Bei Compute Cloud@Customer stellt die Verifizierung des Peerzertifikats die gegenseitige Authentifizierung zwischen Client und Load Balancer her.

Wenn SSL auf dem Load Balancer eingerichtet ist, antwortet der Listener auf eine eingehende Clientanforderung mit einem Zertifikat, das der Client auf Authentizität prüfen kann. Durch die Aktivierung der Peerzertifikatverifizierung wird eine zusätzliche Sicherheitsebene hinzugefügt: Der Client (Peer) muss ein Zertifikat bereitstellen, das der Listener validieren kann.
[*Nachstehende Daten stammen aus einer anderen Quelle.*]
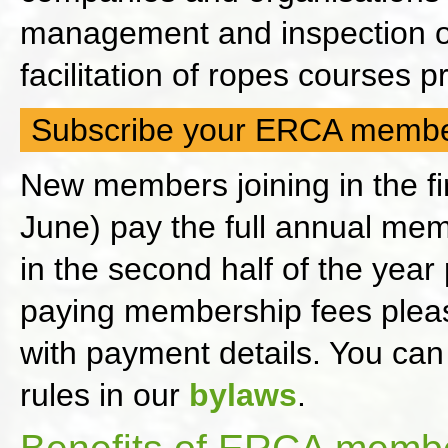
management and inspection of
facilitation of ropes courses
Subscribe your ERCA membe
New members joining in the fir
June) pay the full annual me
in the second half of the yea
paying membership fees please
with payment details. You can
rules in our
bylaws
.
Wenn die Peerzertifikatverifizierung falsch konfiguriert ist, kann der Client das Zertifikat nicht verifizieren und gibt einen Client-SSL-Handshake-Fehler zurück. Die Fehlermeldung variiert je nach Clienttyp. Mit dem Utility OpenSSL können Sie die Tiefe prüfen, in der die Validierung nicht erfolgreich verläuft:

$ openssl verify -verbose -CAfile root-cert.pem intermediate-cert.pem
error 20 at 0 depth lookup: unable to get local issuer certificate

Um diese Verifizierungsfehler zu beheben, stellen Sie sicher, dass das Clientzertifikat und das Certificate Authority-Zertifikat übereinstimmen, und stellen Sie sicher, dass die Zertifikate in der richtigen Reihenfolge enthalten sind.